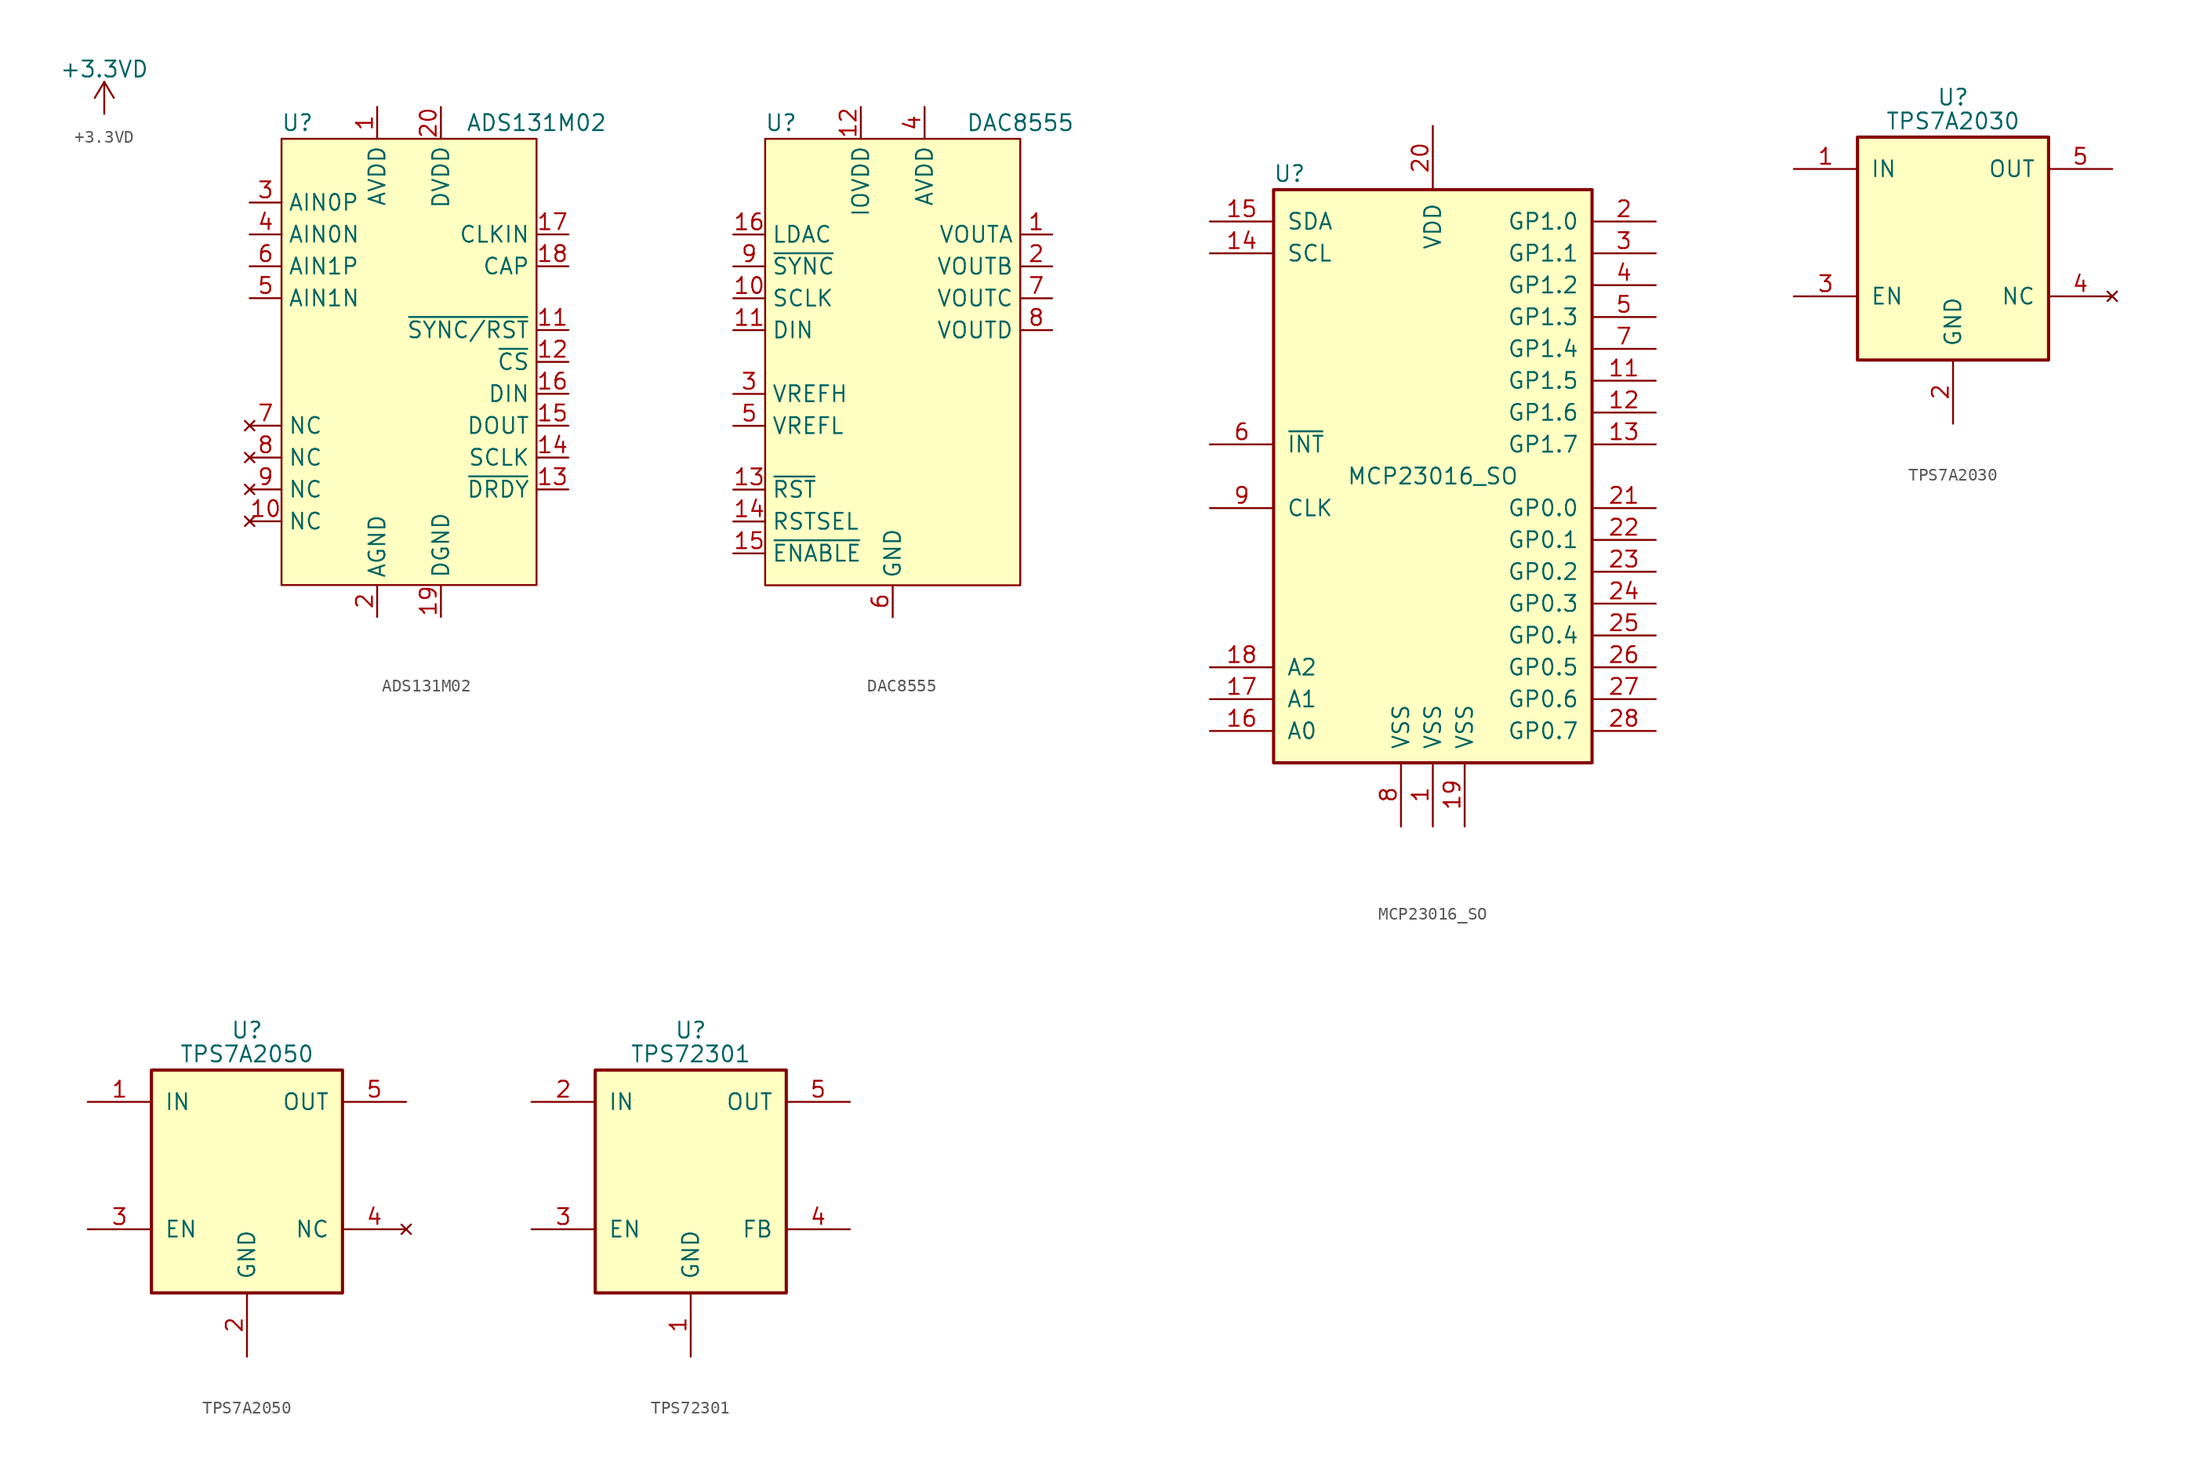
<source format=kicad_sym>
(kicad_symbol_lib
  (version 20220914)
  (generator kicad_symbol_editor)
  (symbol "+3.3VD"
    (power)
    (pin_names
      (offset 0))
    (property "Reference" "#PWR"
      (at 0 -3.81 0)
      (effects (font (size 1.27 1.27)) hide))
    (property "Value" "+3.3VD"
      (at 0 3.556 0)
      (effects (font (size 1.27 1.27))))
    (symbol "+3.3VD_0_1"
      (polyline (pts (xy -0.762 1.27) (xy 0 2.54)) (stroke (width 0) (type default)) (fill (type none)))
      (polyline (pts (xy 0 0) (xy 0 2.54)) (stroke (width 0) (type default)) (fill (type none)))
      (polyline (pts (xy 0 2.54) (xy 0.762 1.27)) (stroke (width 0) (type default)) (fill (type none))))
    (symbol "+3.3VD_1_1"
      (pin power_in line (at 0 0 90) (length 0) hide (name "+3.3VD" (effects (font (size 1.27 1.27)))) (number "1" (effects (font (size 1.27 1.27)))))))
  (symbol "ADS131M02"
    (property "Reference" "U"
      (at -8.89 21.59 0)
      (effects (font (size 1.27 1.27))))
    (property "Value" "ADS131M02"
      (at 10.16 21.59 0)
      (effects (font (size 1.27 1.27))))
    (symbol "ADS131M02_0_0"
      (pin power_in line (at -2.54 22.86 270) (length 2.54) (name "AVDD" (effects (font (size 1.27 1.27)))) (number "1" (effects (font (size 1.27 1.27)))))
      (pin no_connect line (at -12.7 -10.16 0) (length 2.54) (name "NC" (effects (font (size 1.27 1.27)))) (number "10" (effects (font (size 1.27 1.27)))))
      (pin input line (at 12.7 5.08 180) (length 2.54) (name "~{SYNC/RST}" (effects (font (size 1.27 1.27)))) (number "11" (effects (font (size 1.27 1.27)))))
      (pin input line (at 12.7 2.54 180) (length 2.54) (name "~{CS}" (effects (font (size 1.27 1.27)))) (number "12" (effects (font (size 1.27 1.27)))))
      (pin output line (at 12.7 -7.62 180) (length 2.54) (name "~{DRDY}" (effects (font (size 1.27 1.27)))) (number "13" (effects (font (size 1.27 1.27)))))
      (pin input line (at 12.7 -5.08 180) (length 2.54) (name "SCLK" (effects (font (size 1.27 1.27)))) (number "14" (effects (font (size 1.27 1.27)))))
      (pin output line (at 12.7 -2.54 180) (length 2.54) (name "DOUT" (effects (font (size 1.27 1.27)))) (number "15" (effects (font (size 1.27 1.27)))))
      (pin input line (at 12.7 0 180) (length 2.54) (name "DIN" (effects (font (size 1.27 1.27)))) (number "16" (effects (font (size 1.27 1.27)))))
      (pin input line (at 12.7 12.7 180) (length 2.54) (name "CLKIN" (effects (font (size 1.27 1.27)))) (number "17" (effects (font (size 1.27 1.27)))))
      (pin bidirectional line (at 12.7 10.16 180) (length 2.54) (name "CAP" (effects (font (size 1.27 1.27)))) (number "18" (effects (font (size 1.27 1.27)))))
      (pin power_in line (at 2.54 -17.78 90) (length 2.54) (name "DGND" (effects (font (size 1.27 1.27)))) (number "19" (effects (font (size 1.27 1.27)))))
      (pin power_in line (at -2.54 -17.78 90) (length 2.54) (name "AGND" (effects (font (size 1.27 1.27)))) (number "2" (effects (font (size 1.27 1.27)))))
      (pin power_in line (at 2.54 22.86 270) (length 2.54) (name "DVDD" (effects (font (size 1.27 1.27)))) (number "20" (effects (font (size 1.27 1.27)))))
      (pin input line (at -12.7 15.24 0) (length 2.54) (name "AIN0P" (effects (font (size 1.27 1.27)))) (number "3" (effects (font (size 1.27 1.27)))))
      (pin input line (at -12.7 12.7 0) (length 2.54) (name "AIN0N" (effects (font (size 1.27 1.27)))) (number "4" (effects (font (size 1.27 1.27)))))
      (pin input line (at -12.7 7.62 0) (length 2.54) (name "AIN1N" (effects (font (size 1.27 1.27)))) (number "5" (effects (font (size 1.27 1.27)))))
      (pin input line (at -12.7 10.16 0) (length 2.54) (name "AIN1P" (effects (font (size 1.27 1.27)))) (number "6" (effects (font (size 1.27 1.27)))))
      (pin no_connect line (at -12.7 -2.54 0) (length 2.54) (name "NC" (effects (font (size 1.27 1.27)))) (number "7" (effects (font (size 1.27 1.27)))))
      (pin no_connect line (at -12.7 -5.08 0) (length 2.54) (name "NC" (effects (font (size 1.27 1.27)))) (number "8" (effects (font (size 1.27 1.27)))))
      (pin no_connect line (at -12.7 -7.62 0) (length 2.54) (name "NC" (effects (font (size 1.27 1.27)))) (number "9" (effects (font (size 1.27 1.27))))))
    (symbol "ADS131M02_0_1"
      (rectangle (start -10.16 20.32) (end 10.16 -15.24) (stroke (width 0.152) (type default)) (fill (type background)))))
  (symbol "DAC8555"
    (property "Reference" "U"
      (at -8.89 21.59 0)
      (effects (font (size 1.27 1.27))))
    (property "Value" "DAC8555"
      (at 10.16 21.59 0)
      (effects (font (size 1.27 1.27))))
    (symbol "DAC8555_0_0"
      (pin output line (at 12.7 12.7 180) (length 2.54) (name "VOUTA" (effects (font (size 1.27 1.27)))) (number "1" (effects (font (size 1.27 1.27)))))
      (pin input line (at -12.7 7.62 0) (length 2.54) (name "SCLK" (effects (font (size 1.27 1.27)))) (number "10" (effects (font (size 1.27 1.27)))))
      (pin input line (at -12.7 5.08 0) (length 2.54) (name "DIN" (effects (font (size 1.27 1.27)))) (number "11" (effects (font (size 1.27 1.27)))))
      (pin power_in line (at -2.54 22.86 270) (length 2.54) (name "IOVDD" (effects (font (size 1.27 1.27)))) (number "12" (effects (font (size 1.27 1.27)))))
      (pin input line (at -12.7 -7.62 0) (length 2.54) (name "~{RST}" (effects (font (size 1.27 1.27)))) (number "13" (effects (font (size 1.27 1.27)))))
      (pin input line (at -12.7 -10.16 0) (length 2.54) (name "RSTSEL" (effects (font (size 1.27 1.27)))) (number "14" (effects (font (size 1.27 1.27)))))
      (pin input line (at -12.7 -12.7 0) (length 2.54) (name "~{ENABLE}" (effects (font (size 1.27 1.27)))) (number "15" (effects (font (size 1.27 1.27)))))
      (pin input line (at -12.7 12.7 0) (length 2.54) (name "LDAC" (effects (font (size 1.27 1.27)))) (number "16" (effects (font (size 1.27 1.27)))))
      (pin output line (at 12.7 10.16 180) (length 2.54) (name "VOUTB" (effects (font (size 1.27 1.27)))) (number "2" (effects (font (size 1.27 1.27)))))
      (pin bidirectional line (at -12.7 0 0) (length 2.54) (name "VREFH" (effects (font (size 1.27 1.27)))) (number "3" (effects (font (size 1.27 1.27)))))
      (pin power_in line (at 2.54 22.86 270) (length 2.54) (name "AVDD" (effects (font (size 1.27 1.27)))) (number "4" (effects (font (size 1.27 1.27)))))
      (pin input line (at -12.7 -2.54 0) (length 2.54) (name "VREFL" (effects (font (size 1.27 1.27)))) (number "5" (effects (font (size 1.27 1.27)))))
      (pin power_in line (at 0 -17.78 90) (length 2.54) (name "GND" (effects (font (size 1.27 1.27)))) (number "6" (effects (font (size 1.27 1.27)))))
      (pin output line (at 12.7 7.62 180) (length 2.54) (name "VOUTC" (effects (font (size 1.27 1.27)))) (number "7" (effects (font (size 1.27 1.27)))))
      (pin output line (at 12.7 5.08 180) (length 2.54) (name "VOUTD" (effects (font (size 1.27 1.27)))) (number "8" (effects (font (size 1.27 1.27)))))
      (pin input line (at -12.7 10.16 0) (length 2.54) (name "~{SYNC}" (effects (font (size 1.27 1.27)))) (number "9" (effects (font (size 1.27 1.27))))))
    (symbol "DAC8555_0_1"
      (rectangle (start -10.16 20.32) (end 10.16 -15.24) (stroke (width 0.152) (type default)) (fill (type background)))))
  (symbol "MCP23016_SO"
    (pin_names
      (offset 1.016))
    (property "Reference" "U"
      (at -11.43 24.13 0)
      (effects (font (size 1.27 1.27))))
    (property "Value" "MCP23016_SO"
      (at 0 0 0)
      (effects (font (size 1.27 1.27))))
    (symbol "MCP23016_SO_0_1"
      (rectangle (start -12.7 22.86) (end 12.7 -22.86) (stroke (width 0.254) (type default)) (fill (type background))))
    (symbol "MCP23016_SO_1_1"
      (pin power_in line (at 0 -27.94 90) (length 5.08) (name "VSS" (effects (font (size 1.27 1.27)))) (number "1" (effects (font (size 1.27 1.27)))))
      (pin no_connect line (at -12.7 13.97 0) (length 5.08) hide (name "TP" (effects (font (size 1.27 1.27)))) (number "10" (effects (font (size 1.27 1.27)))))
      (pin bidirectional line (at 17.78 7.62 180) (length 5.08) (name "GP1.5" (effects (font (size 1.27 1.27)))) (number "11" (effects (font (size 1.27 1.27)))))
      (pin bidirectional line (at 17.78 5.08 180) (length 5.08) (name "GP1.6" (effects (font (size 1.27 1.27)))) (number "12" (effects (font (size 1.27 1.27)))))
      (pin bidirectional line (at 17.78 2.54 180) (length 5.08) (name "GP1.7" (effects (font (size 1.27 1.27)))) (number "13" (effects (font (size 1.27 1.27)))))
      (pin input line (at -17.78 17.78 0) (length 5.08) (name "SCL" (effects (font (size 1.27 1.27)))) (number "14" (effects (font (size 1.27 1.27)))))
      (pin bidirectional line (at -17.78 20.32 0) (length 5.08) (name "SDA" (effects (font (size 1.27 1.27)))) (number "15" (effects (font (size 1.27 1.27)))))
      (pin input line (at -17.78 -20.32 0) (length 5.08) (name "A0" (effects (font (size 1.27 1.27)))) (number "16" (effects (font (size 1.27 1.27)))))
      (pin input line (at -17.78 -17.78 0) (length 5.08) (name "A1" (effects (font (size 1.27 1.27)))) (number "17" (effects (font (size 1.27 1.27)))))
      (pin input line (at -17.78 -15.24 0) (length 5.08) (name "A2" (effects (font (size 1.27 1.27)))) (number "18" (effects (font (size 1.27 1.27)))))
      (pin power_in line (at 2.54 -27.94 90) (length 5.08) (name "VSS" (effects (font (size 1.27 1.27)))) (number "19" (effects (font (size 1.27 1.27)))))
      (pin bidirectional line (at 17.78 20.32 180) (length 5.08) (name "GP1.0" (effects (font (size 1.27 1.27)))) (number "2" (effects (font (size 1.27 1.27)))))
      (pin power_in line (at 0 27.94 270) (length 5.08) (name "VDD" (effects (font (size 1.27 1.27)))) (number "20" (effects (font (size 1.27 1.27)))))
      (pin bidirectional line (at 17.78 -2.54 180) (length 5.08) (name "GP0.0" (effects (font (size 1.27 1.27)))) (number "21" (effects (font (size 1.27 1.27)))))
      (pin bidirectional line (at 17.78 -5.08 180) (length 5.08) (name "GP0.1" (effects (font (size 1.27 1.27)))) (number "22" (effects (font (size 1.27 1.27)))))
      (pin bidirectional line (at 17.78 -7.62 180) (length 5.08) (name "GP0.2" (effects (font (size 1.27 1.27)))) (number "23" (effects (font (size 1.27 1.27)))))
      (pin bidirectional line (at 17.78 -10.16 180) (length 5.08) (name "GP0.3" (effects (font (size 1.27 1.27)))) (number "24" (effects (font (size 1.27 1.27)))))
      (pin bidirectional line (at 17.78 -12.7 180) (length 5.08) (name "GP0.4" (effects (font (size 1.27 1.27)))) (number "25" (effects (font (size 1.27 1.27)))))
      (pin bidirectional line (at 17.78 -15.24 180) (length 5.08) (name "GP0.5" (effects (font (size 1.27 1.27)))) (number "26" (effects (font (size 1.27 1.27)))))
      (pin bidirectional line (at 17.78 -17.78 180) (length 5.08) (name "GP0.6" (effects (font (size 1.27 1.27)))) (number "27" (effects (font (size 1.27 1.27)))))
      (pin bidirectional line (at 17.78 -20.32 180) (length 5.08) (name "GP0.7" (effects (font (size 1.27 1.27)))) (number "28" (effects (font (size 1.27 1.27)))))
      (pin bidirectional line (at 17.78 17.78 180) (length 5.08) (name "GP1.1" (effects (font (size 1.27 1.27)))) (number "3" (effects (font (size 1.27 1.27)))))
      (pin bidirectional line (at 17.78 15.24 180) (length 5.08) (name "GP1.2" (effects (font (size 1.27 1.27)))) (number "4" (effects (font (size 1.27 1.27)))))
      (pin bidirectional line (at 17.78 12.7 180) (length 5.08) (name "GP1.3" (effects (font (size 1.27 1.27)))) (number "5" (effects (font (size 1.27 1.27)))))
      (pin tri_state line (at -17.78 2.54 0) (length 5.08) (name "~{INT}" (effects (font (size 1.27 1.27)))) (number "6" (effects (font (size 1.27 1.27)))))
      (pin bidirectional line (at 17.78 10.16 180) (length 5.08) (name "GP1.4" (effects (font (size 1.27 1.27)))) (number "7" (effects (font (size 1.27 1.27)))))
      (pin power_in line (at -2.54 -27.94 90) (length 5.08) (name "VSS" (effects (font (size 1.27 1.27)))) (number "8" (effects (font (size 1.27 1.27)))))
      (pin input line (at -17.78 -2.54 0) (length 5.08) (name "CLK" (effects (font (size 1.27 1.27)))) (number "9" (effects (font (size 1.27 1.27)))))))
  (symbol "TPS7A2030"
    (pin_names
      (offset 1.016))
    (property "Reference" "U"
      (at 0 10.795 0)
      (effects (font (size 1.27 1.27))))
    (property "Value" "TPS7A2030"
      (at 0 8.89 0)
      (effects (font (size 1.27 1.27))))
    (symbol "TPS7A2030_0_1"
      (rectangle (start -7.62 7.62) (end 7.62 -10.16) (stroke (width 0.254) (type default)) (fill (type background))))
    (symbol "TPS7A2030_1_1"
      (pin power_in line (at -12.7 5.08 0) (length 5.08) (name "IN" (effects (font (size 1.27 1.27)))) (number "1" (effects (font (size 1.27 1.27)))))
      (pin power_in line (at 0 -15.24 90) (length 5.08) (name "GND" (effects (font (size 1.27 1.27)))) (number "2" (effects (font (size 1.27 1.27)))))
      (pin input line (at -12.7 -5.08 0) (length 5.08) (name "EN" (effects (font (size 1.27 1.27)))) (number "3" (effects (font (size 1.27 1.27)))))
      (pin no_connect line (at 12.7 -5.08 180) (length 5.08) (name "NC" (effects (font (size 1.27 1.27)))) (number "4" (effects (font (size 1.27 1.27)))))
      (pin power_out line (at 12.7 5.08 180) (length 5.08) (name "OUT" (effects (font (size 1.27 1.27)))) (number "5" (effects (font (size 1.27 1.27)))))))
  (symbol "TPS7A2050"
    (pin_names
      (offset 1.016))
    (property "Reference" "U"
      (at 0 10.795 0)
      (effects (font (size 1.27 1.27))))
    (property "Value" "TPS7A2050"
      (at 0 8.89 0)
      (effects (font (size 1.27 1.27))))
    (symbol "TPS7A2050_0_1"
      (rectangle (start -7.62 7.62) (end 7.62 -10.16) (stroke (width 0.254) (type default)) (fill (type background))))
    (symbol "TPS7A2050_1_1"
      (pin power_in line (at -12.7 5.08 0) (length 5.08) (name "IN" (effects (font (size 1.27 1.27)))) (number "1" (effects (font (size 1.27 1.27)))))
      (pin power_in line (at 0 -15.24 90) (length 5.08) (name "GND" (effects (font (size 1.27 1.27)))) (number "2" (effects (font (size 1.27 1.27)))))
      (pin input line (at -12.7 -5.08 0) (length 5.08) (name "EN" (effects (font (size 1.27 1.27)))) (number "3" (effects (font (size 1.27 1.27)))))
      (pin no_connect line (at 12.7 -5.08 180) (length 5.08) (name "NC" (effects (font (size 1.27 1.27)))) (number "4" (effects (font (size 1.27 1.27)))))
      (pin power_out line (at 12.7 5.08 180) (length 5.08) (name "OUT" (effects (font (size 1.27 1.27)))) (number "5" (effects (font (size 1.27 1.27)))))))
  (symbol "TPS72301"
    (pin_names
      (offset 1.016))
    (property "Reference" "U"
      (at 0 10.795 0)
      (effects (font (size 1.27 1.27))))
    (property "Value" "TPS72301"
      (at 0 8.89 0)
      (effects (font (size 1.27 1.27))))
    (symbol "TPS72301_0_1"
      (rectangle (start -7.62 7.62) (end 7.62 -10.16) (stroke (width 0.254) (type default)) (fill (type background))))
    (symbol "TPS72301_1_1"
      (pin power_in line (at 0 -15.24 90) (length 5.08) (name "GND" (effects (font (size 1.27 1.27)))) (number "1" (effects (font (size 1.27 1.27)))))
      (pin power_in line (at -12.7 5.08 0) (length 5.08) (name "IN" (effects (font (size 1.27 1.27)))) (number "2" (effects (font (size 1.27 1.27)))))
      (pin input line (at -12.7 -5.08 0) (length 5.08) (name "EN" (effects (font (size 1.27 1.27)))) (number "3" (effects (font (size 1.27 1.27)))))
      (pin input line (at 12.7 -5.08 180) (length 5.08) (name "FB" (effects (font (size 1.27 1.27)))) (number "4" (effects (font (size 1.27 1.27)))))
      (pin power_out line (at 12.7 5.08 180) (length 5.08) (name "OUT" (effects (font (size 1.27 1.27)))) (number "5" (effects (font (size 1.27 1.27))))))))
</source>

*ACTION ITEM*
Within the entries above, find every line where the string "SCLK" occurs, and copy it.

*ANSWER FOR THE TASK*
      (pin input line (at 12.7 -5.08 180) (length 2.54) (name "SCLK" (effects (font (size 1.27 1.27)))) (number "14" (effects (font (size 1.27 1.27)))))
      (pin input line (at -12.7 7.62 0) (length 2.54) (name "SCLK" (effects (font (size 1.27 1.27)))) (number "10" (effects (font (size 1.27 1.27)))))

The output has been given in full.